:: Reading passage ::

3DS Authentication Rules enable your organization to define custom logic for 3DS authentication decisions based on transaction attributes. These rules evaluate authentication requests against configurable conditions and can automatically decline transactions or trigger challenge flows when specific criteria are met.

Authentication rules operate as an additional control layer that works with both Lithic Decisioning and Customer Decisioning models. Rules are evaluated during the 3DS authentication flow and can enforce stricter controls than the base decisioning model, but cannot override decline decisions made by other systems.

How Authentication Rules Work

When a 3DS authentication request arrives:

  1. The authentication data is evaluated against all active authentication rules in parallel
  2. Rules check transaction attributes against their configured conditions
  3. If conditions match, the rule executes its defined action (decline or challenge)
  4. The strictest decision across all evaluations is applied
  5. The final authentication response is sent through the network

Authentication rules follow a "most restrictive" principle: if any rule declines an authentication, the transaction is declined regardless of other rule or model decisions. Similarly, if a rule triggers a challenge, the authentication proceeds to a challenge flow unless another rule declines it.

:::
:: Raw data ::

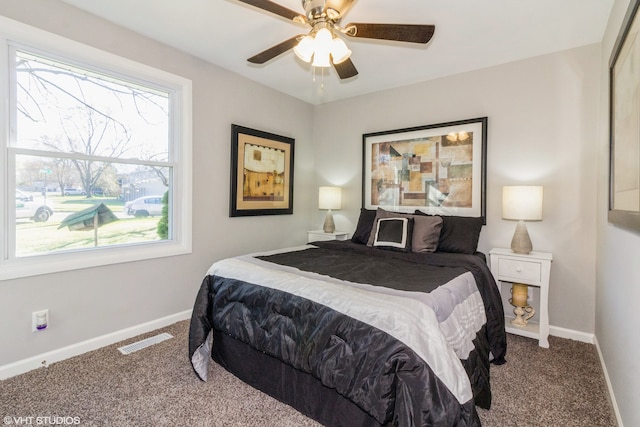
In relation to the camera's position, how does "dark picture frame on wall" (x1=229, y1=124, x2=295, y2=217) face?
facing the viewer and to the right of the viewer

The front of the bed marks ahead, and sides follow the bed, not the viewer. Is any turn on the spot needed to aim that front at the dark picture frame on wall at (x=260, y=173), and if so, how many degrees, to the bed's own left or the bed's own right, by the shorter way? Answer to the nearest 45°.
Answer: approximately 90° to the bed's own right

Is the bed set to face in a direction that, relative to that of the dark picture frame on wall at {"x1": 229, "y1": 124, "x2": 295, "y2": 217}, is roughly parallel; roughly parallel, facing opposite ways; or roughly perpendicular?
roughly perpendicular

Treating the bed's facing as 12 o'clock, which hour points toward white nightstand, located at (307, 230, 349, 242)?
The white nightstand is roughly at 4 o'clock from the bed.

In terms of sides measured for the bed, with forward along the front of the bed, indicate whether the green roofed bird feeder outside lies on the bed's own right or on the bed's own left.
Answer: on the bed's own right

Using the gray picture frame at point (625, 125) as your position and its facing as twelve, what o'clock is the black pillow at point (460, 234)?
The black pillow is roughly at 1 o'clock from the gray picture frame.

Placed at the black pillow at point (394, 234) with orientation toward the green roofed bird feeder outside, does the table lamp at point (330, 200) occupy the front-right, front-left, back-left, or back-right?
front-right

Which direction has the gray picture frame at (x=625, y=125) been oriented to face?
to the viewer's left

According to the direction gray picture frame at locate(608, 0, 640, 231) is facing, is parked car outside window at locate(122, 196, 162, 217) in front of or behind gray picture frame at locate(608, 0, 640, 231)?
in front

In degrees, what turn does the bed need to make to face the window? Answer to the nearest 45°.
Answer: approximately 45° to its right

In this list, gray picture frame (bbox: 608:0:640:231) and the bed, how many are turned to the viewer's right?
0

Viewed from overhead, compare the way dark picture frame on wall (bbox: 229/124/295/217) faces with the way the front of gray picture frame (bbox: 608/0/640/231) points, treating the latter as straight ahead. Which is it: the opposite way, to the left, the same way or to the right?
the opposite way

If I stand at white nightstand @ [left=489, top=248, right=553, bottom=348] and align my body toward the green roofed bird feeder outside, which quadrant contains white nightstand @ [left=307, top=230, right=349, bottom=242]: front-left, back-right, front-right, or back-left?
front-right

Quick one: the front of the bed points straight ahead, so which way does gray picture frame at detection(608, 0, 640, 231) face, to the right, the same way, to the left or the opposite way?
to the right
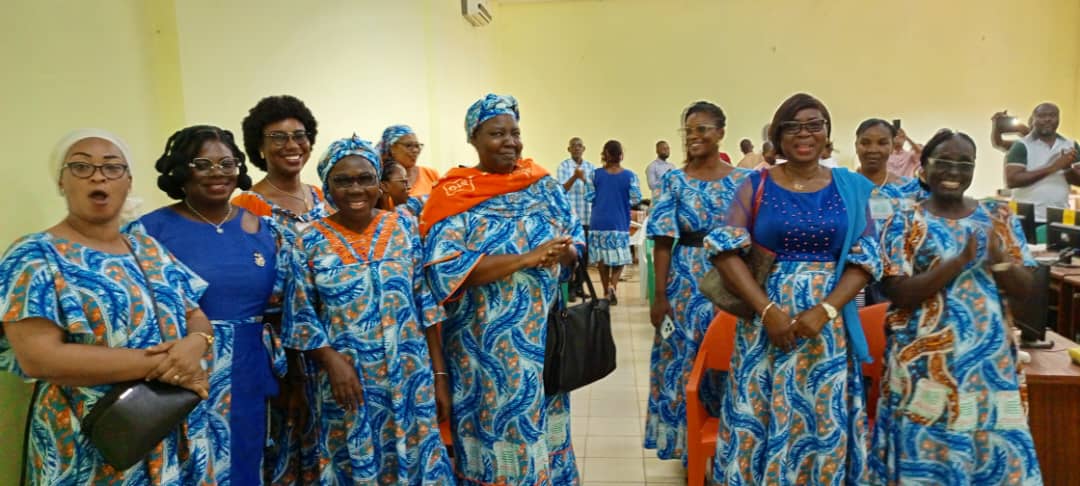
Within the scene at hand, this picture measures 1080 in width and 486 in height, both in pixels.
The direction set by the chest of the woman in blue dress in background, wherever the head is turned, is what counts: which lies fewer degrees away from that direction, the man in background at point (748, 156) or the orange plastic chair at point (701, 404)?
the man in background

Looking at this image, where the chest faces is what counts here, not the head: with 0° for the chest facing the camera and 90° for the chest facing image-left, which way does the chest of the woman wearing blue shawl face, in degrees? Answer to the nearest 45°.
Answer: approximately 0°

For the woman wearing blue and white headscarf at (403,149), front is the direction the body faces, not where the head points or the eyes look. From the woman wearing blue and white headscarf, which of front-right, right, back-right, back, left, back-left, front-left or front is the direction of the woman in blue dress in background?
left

:::

▸ **What you will do**
1. From the 3DS authentication rules text, extract everything from "How Authentication Rules" down to "(decline or challenge)".
2. List every step that the 3DS authentication rules text gives for what happens when a 3DS authentication request arrives.
3. According to the 3DS authentication rules text, which two decisioning models do authentication rules work with?
Nothing in the listing is needed here.

▸ **Answer set**
1.
How Authentication Rules Work

When a 3DS authentication request arrives:

  1. The authentication data is evaluated against all active authentication rules in parallel
  2. Rules check transaction attributes against their configured conditions
  3. If conditions match, the rule executes its defined action (decline or challenge)

2.
1. The authentication data is evaluated against all active authentication rules in parallel.
2. Rules check transaction attributes against their configured conditions.
3. If conditions match, the rule executes its defined action (decline or challenge).
4. The strictest decision across all evaluations is applied.
5. The final authentication response is sent through the network.

3. Lithic Decisioning and Customer Decisioning.